Collected data entries
>>>>

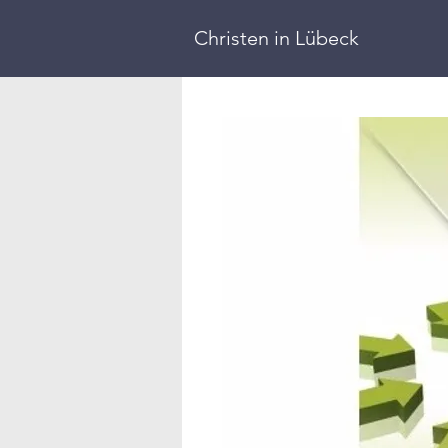
Christen in
Lübeck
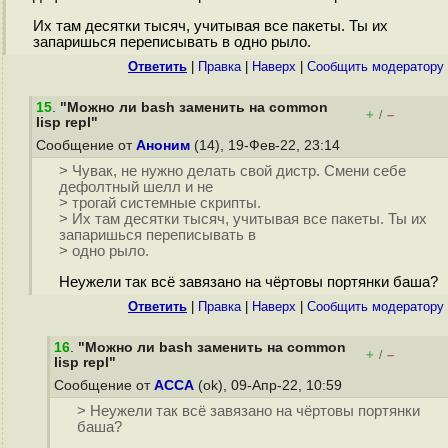
Их там десятки тысяч, учитывая все пакеты. Ты их
запаришься переписывать в одно рыло.
Ответить
|
Правка
|
Наверх
|
Cообщить модератору
15
.
"Можно ли bash заменить на common
+
–
/
lisp repl"
Сообщение от
Аноним
(14), 19-Фев-22, 23:14
> Чувак, не нужно делать свой дистр. Смени себе
дефолтный шелл и не
> трогай системные скрипты.
> Их там десятки тысяч, учитывая все пакеты. Ты их
запаришься переписывать в
> одно рыло.
Неужели так всё завязано на чёртовы портянки баша?
Ответить
|
Правка
|
Наверх
|
Cообщить модератору
16
.
"Можно ли bash заменить на common
+
–
/
lisp repl"
Сообщение от
ACCA
(ok), 09-Апр-22, 10:59
> Неужели так всё завязано на чёртовы портянки
баша?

<<<<

■ **Task prompt**
Retrieve each line of the data in which the word "баша" can be found.

■ **Solution for this task**
Неужели так всё завязано на чёртовы портянки баша?
баша?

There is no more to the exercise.